Ouvrage "artificiel" puisqu'il est une compilation de différentes chroniques, écrites a des époques différentes. Une sorte de mini compilation de sujets épars, ayant pour point commun les Etats-unis, avec des faits-divers comme point départ à une perception plus atmosphérique de l'esprit d'une époque, sociale ou comportementale.
L'ouvrage est inégal, du fait même que les différentes chroniques ne sont pas sur le même mode - on passe de récits, beaux et poétiques, surfaciques mais qui tirent d'un fait divers une vision un peu vaine du monde, à d'autres plus factuels et détaillés.
La plupart font mouche, l'écriture de Didion possède une belle force de suggestion, surtout dans ses écrits des années 60... Dommage qu'ils soient si courts, l'ouvrage se déroule donc avec intérêt jusqu'a la chronique sur NY. Longue (celle-ci), empesée, ce récit saoule au plus haut point, l'auteur tente de développer une analyse assez fouillue de l'esprit de la ville avec comme point de départ un viol d'une joggeuse a central park.
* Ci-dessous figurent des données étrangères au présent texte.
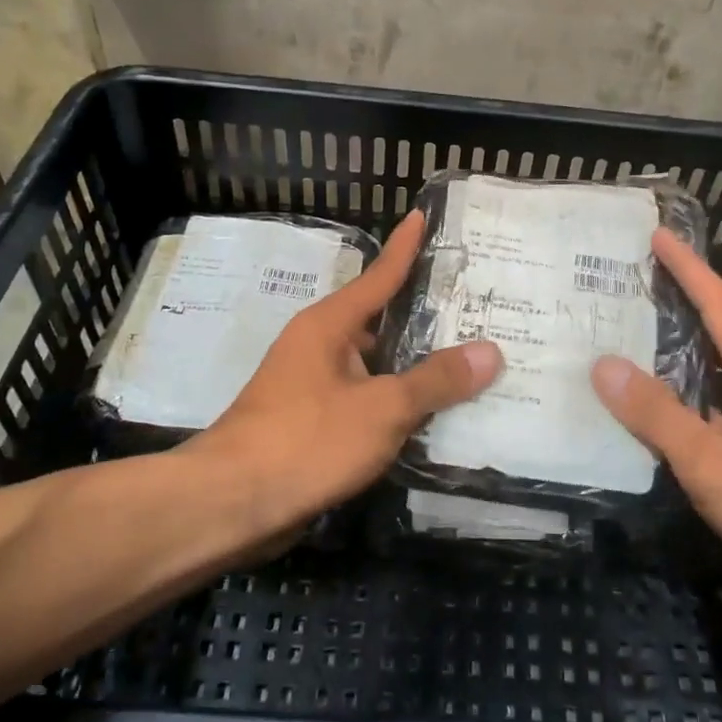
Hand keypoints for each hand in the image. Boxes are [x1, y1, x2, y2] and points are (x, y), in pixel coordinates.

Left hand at [202, 210, 502, 538]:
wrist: (231, 506)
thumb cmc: (305, 440)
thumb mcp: (381, 408)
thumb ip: (435, 381)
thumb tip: (490, 352)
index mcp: (330, 325)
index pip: (379, 275)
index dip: (406, 247)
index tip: (423, 215)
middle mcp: (320, 347)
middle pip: (382, 321)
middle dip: (426, 315)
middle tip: (477, 305)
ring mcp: (315, 387)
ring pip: (377, 366)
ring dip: (416, 365)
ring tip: (470, 359)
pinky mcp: (314, 425)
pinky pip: (368, 401)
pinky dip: (399, 403)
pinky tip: (435, 414)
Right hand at [591, 228, 721, 598]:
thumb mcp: (715, 465)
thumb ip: (659, 417)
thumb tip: (604, 365)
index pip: (720, 306)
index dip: (689, 268)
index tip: (659, 236)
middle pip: (721, 332)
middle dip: (681, 303)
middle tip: (631, 289)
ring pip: (718, 375)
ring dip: (681, 353)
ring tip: (634, 345)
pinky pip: (720, 411)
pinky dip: (688, 399)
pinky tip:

Etude sociale un peu mineure et pas aboutie, sur les conflits raciaux de l'époque, l'hystérie des gens, la lutte des classes... Sur 100 pages c'est déjà trop long, et surtout trop court pour envisager une réponse possible a ce sujet. Barbant au possible ce récit plombe la poésie et la légèreté du reste des écrits.
Ouvrage interessant sans celà, mais globalement, on est loin, loin, loin, de la maestria d'un Levin dans Crime, ou d'un Capote dans "de sang froid".